Internet, o novo ópio

 


Editorial do Novo Notícias - 

A vida parou no clique. E isso aconteceu não apenas no milésimo de segundo marcado em uma imagem digital criada, pensada e distribuída com o intuito de agradar. A vida parou desde que os olhos foram obrigados a utilizar as barreiras dos displays, do viewfinder dos dispositivos eletrônicos que determinam as cores que o momento – que deveria ser vivido em toda naturalidade – ganha tons que agradem e melhor entreguem o momento, não para nossa própria memória, mas para os outros.

As redes sociais se tornaram o novo ópio. Elas causam euforia, dependência seguida de decadência física e intelectual. E todos nós estamos envolvidos nessa náusea coletiva da contagem de curtidas e dos bons comentários. É uma dependência insaciável pela aceitação.

Colocamos filtros nas nossas vidas. Não conseguimos mais encontrar as marcas nos rostos, aquelas produzidas não só pelo cansaço ou pela idade, mas as marcas que surgem a partir do sorriso. Não sabemos mais qual a cor real da pele, dos lábios, o tamanho dos olhos.
□ □ □
• **Perguntas a responder**
**a)** Copie do editorial o trecho entre "Internet, o novo" e "para os outros.", inclusive.
**b)** De acordo com o editorial, o que as redes sociais causam?
**c)** Resuma o editorial em duas frases.

• **Trechos do conjunto de dados**
□ □ □
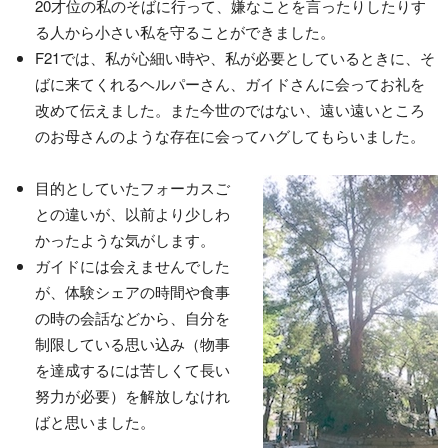
20才位の私のそばに行って、嫌なことを言ったりしたりす
る人から小さい私を守ることができました。
F21では、私が心細い時や、私が必要としているときに、そ
ばに来てくれるヘルパーさん、ガイドさんに会ってお礼を
改めて伝えました。また今世のではない、遠い遠いところ
のお母さんのような存在に会ってハグしてもらいました。
目的としていたフォーカスご
との違いが、以前より少しわ
かったような気がします。
ガイドには会えませんでした
が、体験シェアの時間や食事
の時の会話などから、自分を
制限している思い込み（物事
を達成するには苦しくて長い
努力が必要）を解放しなけれ
ばと思いました。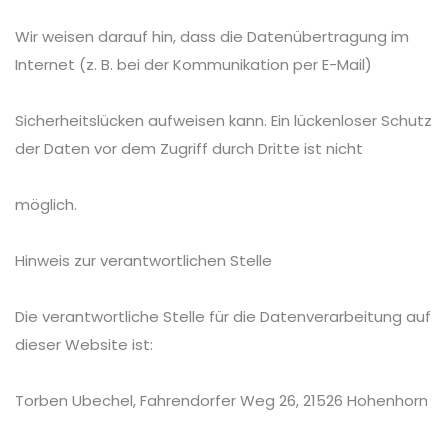
Wir weisen darauf hin, dass die Datenübertragung im
Internet (z. B. bei der Kommunikation per E-Mail)
Sicherheitslücken aufweisen kann. Ein lückenloser Schutz
der Daten vor dem Zugriff durch Dritte ist nicht
möglich.
Hinweis zur verantwortlichen Stelle
Die verantwortliche Stelle für die Datenverarbeitung auf
dieser Website ist:
Torben Ubechel, Fahrendorfer Weg 26, 21526 Hohenhorn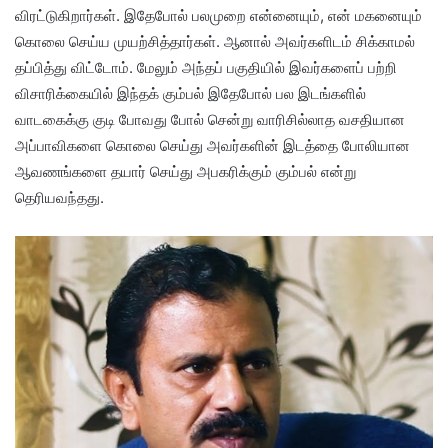
விரட்டுகிறார்கள். இதேபோல் பலமுறை என்னையும், என் மகனையும்
கொலை செய்ய முயற்சித்தார்கள். ஆனால் அவர்களிடம் சிக்காமல்
தப்பித்து விட்டோம். மேலும் அந்தப் பகுதியில் இவர்களைப் பற்றி
விசாரிக்கையில் இந்தக் கும்பல் இதேபோல் பல இடங்களில்
வாடகைக்கு குடி போவது போல் சென்று வாரிசில்லாத வசதியான
அப்பாவிகளை கொலை செய்து அவர்களின் இடத்தை போலியான
ஆவணங்களை தயார் செய்து அபகரிக்கும் கும்பல் என்று
தெரியவந்தது.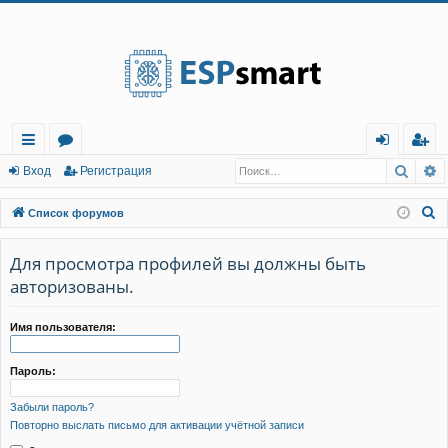
Регистрация
Поис
Р
с
о
хо
е
г
Вход
Р
е
г
и
с
т
р
а
ц
и
я
ы
ру
д
и
с
П
Список форумов
лк
м
т
р
о
и
Для просмотра профилей вы должны быть
и
ы
а
ц
с
авторизованы.
и
я
к
Имя пользователя:
Пароль:
Забыли пароль?
Повторно выслать письмо для активации учётной записи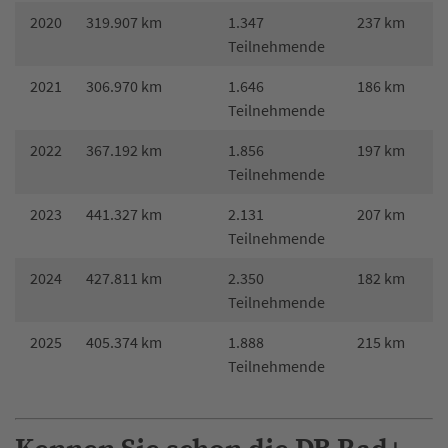
2020
319.907 km
1.347
237 km
Teilnehmende
2021
306.970 km
1.646
186 km
Teilnehmende
2022
367.192 km
1.856
197 km
Teilnehmende
2023
441.327 km
2.131
207 km
Teilnehmende
2024
427.811 km
2.350
182 km
Teilnehmende
2025
405.374 km
1.888
215 km
Teilnehmende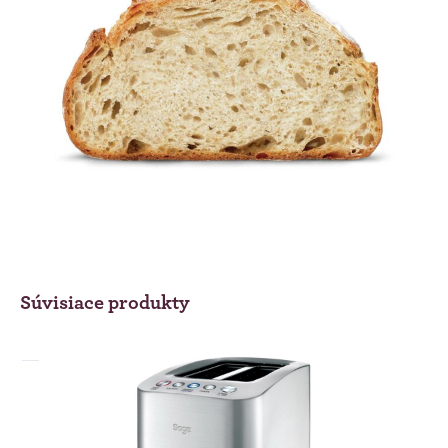
Súvisiace produkty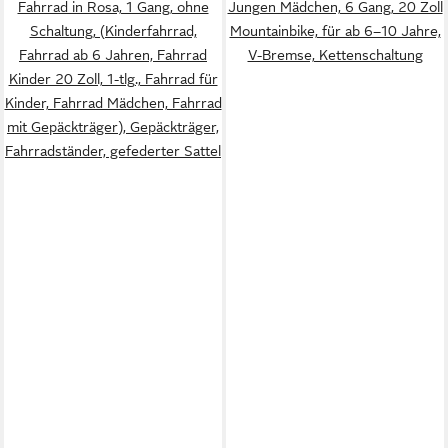
Fahrrad in Rosa, 1 Gang, ohne
Jungen Mädchen, 6 Gang, 20 Zoll
Schaltung, (Kinderfahrrad,
Mountainbike, für ab 6–10 Jahre,
Fahrrad ab 6 Jahren, Fahrrad
V-Bremse, Kettenschaltung
Kinder 20 Zoll, 1-tlg., Fahrrad für
Kinder, Fahrrad Mädchen, Fahrrad
mit Gepäckträger), Gepäckträger,
Fahrradständer, gefederter Sattel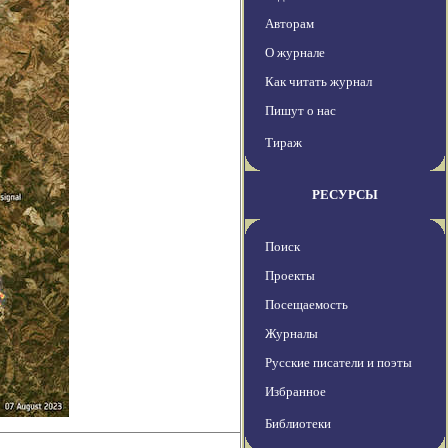
Авторам
О журнале
Как читать журнал
Пишут о нас
Тираж
РЕСУРСЫ
Поиск
Проекты
Посещаемость
Журналы
Русские писатели и поэты
Избранное
Библиотеки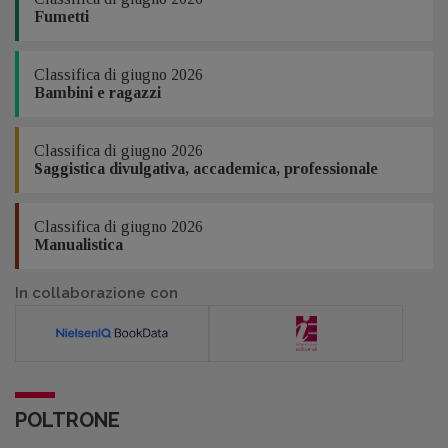
Fumetti
Classifica di giugno 2026
Bambini e ragazzi
Classifica di giugno 2026
Saggistica divulgativa, accademica, professionale
Classifica di giugno 2026
Manualistica
In collaborazione con
POLTRONE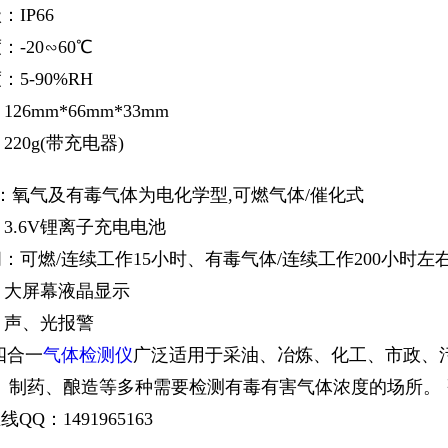
IP66
-20∽60℃
5-90%RH
26mm*66mm*33mm
220g(带充电器)
器：氧气及有毒气体为电化学型,可燃气体/催化式
3.6V锂离子充电电池
：可燃/连续工作15小时、有毒气体/连续工作200小时左
：大屏幕液晶显示
：声、光报警
四合一
气体检测仪
广泛适用于采油、冶炼、化工、市政、
制药、酿造等多种需要检测有毒有害气体浓度的场所。 咨询电话：05
QQ：1491965163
□ □ □
• **Lista de respostas**
**a)**
Internet, o novo ópio

 


Editorial do Novo Notícias - 

A vida parou no clique. E isso aconteceu não apenas no milésimo de segundo marcado em uma imagem digital criada, pensada e distribuída com o intuito de agradar. A vida parou desde que os olhos foram obrigados a utilizar as barreiras dos displays, do viewfinder dos dispositivos eletrônicos que determinam as cores que o momento – que deveria ser vivido em toda naturalidade – ganha tons que agradem e melhor entreguem o momento, não para nossa própria memória, mas para os outros.

**b)** Euforia e dependência seguida de decadência física e intelectual.

**c)** A vida parou no clique, pois os olhos passaram a ver os momentos pelas telas dos dispositivos, que lhes dão tons para agradar aos outros e não à nossa memória. As redes sociais se tornaram o novo ópio, com uma dependência insaciável pela aceitação, e colocamos filtros nas nossas vidas a ponto de não sabermos mais a cor real da pele, dos lábios nem o tamanho dos olhos.